AUFGABE A:
Beantworte anhand des Artikels über die gestohlenen Stolpersteine diese Fragen:
(i) In welchem Jahr zwangen die Nazis die Familie Mendelssohn zum Umzug nach Halle?
(ii) Welche Behörde hat die Ermittlungen eingestellt?
(iii) Wie viel Geld gaben die Spender:innen insgesamt, um die Steine zu ersetzen?
AUFGABE B: Schreibe aus dem Artikel über die gestohlenen Stolpersteine den Abschnitt von „Das Datum –“ bis „die Ermittlungen eingestellt.“ wortgetreu ab.
AUFGABE C: Fasse den Artikel über die gestohlenen Stolpersteine in zwei Sätzen zusammen.

VORGEGEBENER TEXT:
▼

# taz.de -- Gestohlene Stolpersteine: Rückkehr nach Zeitz
       
       > Am 7. Oktober klauten Unbekannte die zehn Stolpersteine der Stadt Zeitz
       > in Sachsen-Anhalt. Dank vieler Spenden konnten sie nun alle ersetzt
       > werden.
       
 (IMG) Bild: Dank Spenden: Die neuen Stolpersteine für Familie Mendelssohn und andere Opfer der Shoah konnten nach Diebstahl neu verlegt werden
       
       Zeitz taz | Nach wenigen sanften Schlägen mit dem Gummihammer sind die
       Namen der Mendelssohns zurück in Zeitz: Emma Esther, Bertha-Pess und
       Siegfried. Kalter Wind fegt Laub an diesem Donnerstag durch die
       Kramerstraße der Stadt in Sachsen-Anhalt. Hier lebte die Familie
       Mendelssohn, bis die Nazis sie 1940 zum Umzug nach Halle zwang. Weil sie
       Juden waren. Die Mendelssohns starben etwas später durch die deutsche
       NS-Diktatur. Daran erinnern die drei Stolpersteine – wieder. Denn wie alle
       zehn Stolpersteine in Zeitz wurden auch die der Mendelssohns [1][vor fast
       zwei Monaten, in der Nacht zum 7. Oktober, von Unbekannten herausgerissen]
       und geklaut.
       
       Das Datum – genau ein Jahr nachdem die Hamas in Israel rund 1.200 Menschen
       ermordete – legt einen politischen Hintergrund nahe. Aber bislang gibt es
       keinen Hinweis auf die Täter:innen. Die Staatsanwaltschaft Halle (Saale)
       hat die Ermittlungen eingestellt.
       
       Sollte das Motiv der Täter:innen gewesen sein, die Namen und Geschichten
       der jüdischen Opfer des Nationalsozialismus in Zeitz verschwinden zu
       lassen, hätten sie das Gegenteil erreicht. Der Fall bekam bundesweit
       Aufmerksamkeit und mehr als tausend Spender:innen gaben insgesamt 53.000
       Euro, um die Steine zu ersetzen.

▲

ANGEZEIGTE INFORMATIONEN:
▼

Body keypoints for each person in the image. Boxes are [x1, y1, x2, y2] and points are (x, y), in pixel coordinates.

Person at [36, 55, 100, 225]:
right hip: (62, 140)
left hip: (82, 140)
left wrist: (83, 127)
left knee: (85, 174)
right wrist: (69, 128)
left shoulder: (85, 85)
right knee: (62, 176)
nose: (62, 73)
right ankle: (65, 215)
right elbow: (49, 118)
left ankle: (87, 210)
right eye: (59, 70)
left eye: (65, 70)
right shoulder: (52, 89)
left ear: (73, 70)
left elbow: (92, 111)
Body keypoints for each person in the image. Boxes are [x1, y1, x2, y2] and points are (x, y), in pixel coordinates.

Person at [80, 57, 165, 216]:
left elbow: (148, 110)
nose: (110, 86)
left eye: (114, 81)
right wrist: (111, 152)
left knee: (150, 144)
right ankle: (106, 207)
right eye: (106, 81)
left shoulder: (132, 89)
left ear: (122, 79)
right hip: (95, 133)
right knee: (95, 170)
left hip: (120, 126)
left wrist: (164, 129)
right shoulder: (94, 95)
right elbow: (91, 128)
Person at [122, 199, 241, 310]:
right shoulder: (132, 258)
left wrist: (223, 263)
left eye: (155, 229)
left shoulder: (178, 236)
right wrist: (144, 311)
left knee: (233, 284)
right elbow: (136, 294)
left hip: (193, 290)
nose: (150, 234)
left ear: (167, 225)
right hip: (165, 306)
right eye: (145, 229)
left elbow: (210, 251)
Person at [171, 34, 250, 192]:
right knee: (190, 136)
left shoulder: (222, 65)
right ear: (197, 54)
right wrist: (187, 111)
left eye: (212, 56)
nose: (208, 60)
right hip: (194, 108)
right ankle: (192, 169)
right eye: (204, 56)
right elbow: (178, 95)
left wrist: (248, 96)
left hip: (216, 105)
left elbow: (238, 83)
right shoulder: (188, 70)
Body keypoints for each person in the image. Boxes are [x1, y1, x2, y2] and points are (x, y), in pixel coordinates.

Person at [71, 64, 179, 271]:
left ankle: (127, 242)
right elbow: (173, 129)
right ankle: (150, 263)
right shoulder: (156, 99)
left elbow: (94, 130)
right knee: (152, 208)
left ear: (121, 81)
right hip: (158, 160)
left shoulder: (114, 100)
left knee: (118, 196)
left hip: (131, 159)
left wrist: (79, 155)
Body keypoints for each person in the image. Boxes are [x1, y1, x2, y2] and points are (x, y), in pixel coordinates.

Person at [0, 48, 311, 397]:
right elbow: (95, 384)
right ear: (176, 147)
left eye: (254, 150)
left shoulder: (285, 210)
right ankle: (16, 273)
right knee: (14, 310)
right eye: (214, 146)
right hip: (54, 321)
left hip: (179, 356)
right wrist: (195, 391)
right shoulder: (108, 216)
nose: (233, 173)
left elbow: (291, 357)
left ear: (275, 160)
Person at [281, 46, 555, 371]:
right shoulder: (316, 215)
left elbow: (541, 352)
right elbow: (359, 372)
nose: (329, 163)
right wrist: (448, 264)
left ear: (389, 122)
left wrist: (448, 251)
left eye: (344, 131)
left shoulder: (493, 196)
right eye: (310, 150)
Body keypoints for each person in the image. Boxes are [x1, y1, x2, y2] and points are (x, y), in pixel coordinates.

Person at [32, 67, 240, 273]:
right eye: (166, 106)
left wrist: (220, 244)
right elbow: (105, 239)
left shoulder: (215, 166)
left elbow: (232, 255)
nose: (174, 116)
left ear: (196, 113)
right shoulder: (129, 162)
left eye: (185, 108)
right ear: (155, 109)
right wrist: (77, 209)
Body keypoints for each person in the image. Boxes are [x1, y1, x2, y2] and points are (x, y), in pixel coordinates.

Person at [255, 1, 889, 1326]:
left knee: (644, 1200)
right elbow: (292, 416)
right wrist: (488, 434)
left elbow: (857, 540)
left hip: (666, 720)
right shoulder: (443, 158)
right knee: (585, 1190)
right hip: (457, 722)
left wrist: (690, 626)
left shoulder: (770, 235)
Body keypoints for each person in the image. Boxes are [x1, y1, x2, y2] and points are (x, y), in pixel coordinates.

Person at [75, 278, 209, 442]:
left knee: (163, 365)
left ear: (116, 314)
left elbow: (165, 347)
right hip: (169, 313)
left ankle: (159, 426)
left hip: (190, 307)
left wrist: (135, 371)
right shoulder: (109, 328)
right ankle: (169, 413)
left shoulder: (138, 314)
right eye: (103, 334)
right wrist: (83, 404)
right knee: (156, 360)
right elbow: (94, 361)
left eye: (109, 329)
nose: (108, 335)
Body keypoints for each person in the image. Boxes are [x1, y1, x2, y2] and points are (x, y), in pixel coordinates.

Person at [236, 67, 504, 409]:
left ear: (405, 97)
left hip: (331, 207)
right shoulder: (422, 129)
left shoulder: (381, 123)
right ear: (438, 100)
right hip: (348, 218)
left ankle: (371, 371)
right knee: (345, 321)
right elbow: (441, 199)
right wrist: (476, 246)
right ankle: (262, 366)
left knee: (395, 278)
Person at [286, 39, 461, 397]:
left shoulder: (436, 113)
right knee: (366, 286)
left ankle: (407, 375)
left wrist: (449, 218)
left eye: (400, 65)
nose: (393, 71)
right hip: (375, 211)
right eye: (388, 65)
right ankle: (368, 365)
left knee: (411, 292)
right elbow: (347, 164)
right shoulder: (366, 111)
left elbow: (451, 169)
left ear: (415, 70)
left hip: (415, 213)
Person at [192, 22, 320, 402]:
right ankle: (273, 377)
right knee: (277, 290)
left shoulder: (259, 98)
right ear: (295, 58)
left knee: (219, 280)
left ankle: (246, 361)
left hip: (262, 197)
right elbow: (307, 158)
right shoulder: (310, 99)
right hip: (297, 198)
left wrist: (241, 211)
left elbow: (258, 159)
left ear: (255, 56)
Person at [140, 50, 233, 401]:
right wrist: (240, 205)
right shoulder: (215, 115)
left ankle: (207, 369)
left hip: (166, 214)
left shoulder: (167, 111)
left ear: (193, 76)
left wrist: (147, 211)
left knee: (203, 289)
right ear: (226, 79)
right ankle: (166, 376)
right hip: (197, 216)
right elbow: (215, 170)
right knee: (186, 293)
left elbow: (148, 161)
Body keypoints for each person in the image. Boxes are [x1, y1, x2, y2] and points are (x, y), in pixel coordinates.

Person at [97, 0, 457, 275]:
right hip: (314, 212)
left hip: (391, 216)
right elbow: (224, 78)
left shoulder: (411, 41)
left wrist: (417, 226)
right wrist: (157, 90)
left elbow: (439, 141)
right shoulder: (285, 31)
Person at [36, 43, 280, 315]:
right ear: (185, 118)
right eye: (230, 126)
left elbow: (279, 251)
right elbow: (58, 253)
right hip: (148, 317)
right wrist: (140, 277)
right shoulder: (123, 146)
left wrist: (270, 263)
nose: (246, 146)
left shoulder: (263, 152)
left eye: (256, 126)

▲

ANTWORT A:
(i) 1940
(ii) Die Staatsanwaltschaft Halle (Saale)
(iii) 53.000 Euro

ANTWORT B:
Das Datum – genau ein Jahr nachdem die Hamas in Israel rund 1.200 Menschen
       ermordete – legt einen politischen Hintergrund nahe. Aber bislang gibt es
       keinen Hinweis auf die Täter:innen. Die Staatsanwaltschaft Halle (Saale)
       hat die Ermittlungen eingestellt.

ANTWORT C: In der Nacht zum 7. Oktober rissen Unbekannte alle zehn Stolpersteine in Zeitz heraus und stahlen sie, darunter die drei für die Familie Mendelssohn in der Kramerstraße. Bislang gibt es keinen Hinweis auf die Täter:innen, doch mehr als tausend Spender:innen gaben insgesamt 53.000 Euro, sodass alle Steine ersetzt werden konnten.